═════ SOURCE EXCERPT ═════
"Wasted" is a song by Dutch DJ and record producer Tiësto featuring Matthew Koma, who co-wrote the song with Tiësto and Australian production and songwriting duo Twice as Nice. "Wasted" was first released on 25 April 2014 by PM:AM Recordings as the second single from Tiësto's fifth studio album, A Town Called Paradise. It was featured in 2014 action comedy film 22 Jump Street.

Background and release 
The song was announced by Tiësto in early April. A lyric video for the track was later uploaded to the artist's YouTube channel on 13 April 2014.

British radio station BBC Radio 1 opted to play an alternative version of the song titled "Naked", which replaced every occurrence of the term "wasted" with "naked".
═════
Answer these questions using the text about "Wasted":
1. Which 2014 film featured the song?
2. On what date was the lyric video uploaded to Tiësto's YouTube channel?
3. What word replaced "wasted" in the version BBC Radio 1 played?
═════ SUPPLIED RECORDS ═════
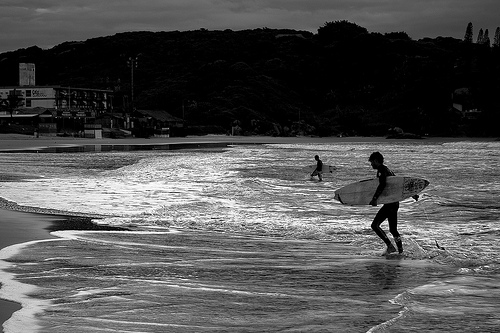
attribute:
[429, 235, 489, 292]
ripples — small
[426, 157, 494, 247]
ripples — small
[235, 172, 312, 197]
ripples — small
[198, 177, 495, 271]
ripples — small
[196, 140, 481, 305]
people — wet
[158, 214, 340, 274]
ripples — small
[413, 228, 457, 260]
ripples — small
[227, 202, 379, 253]
waves — small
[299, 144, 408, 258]
people — surfing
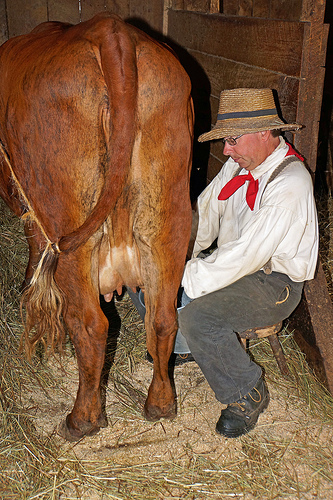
═════
**TASK ANSWER:**
1. 22 Jump Street
2. 13 April 2014
3. "naked"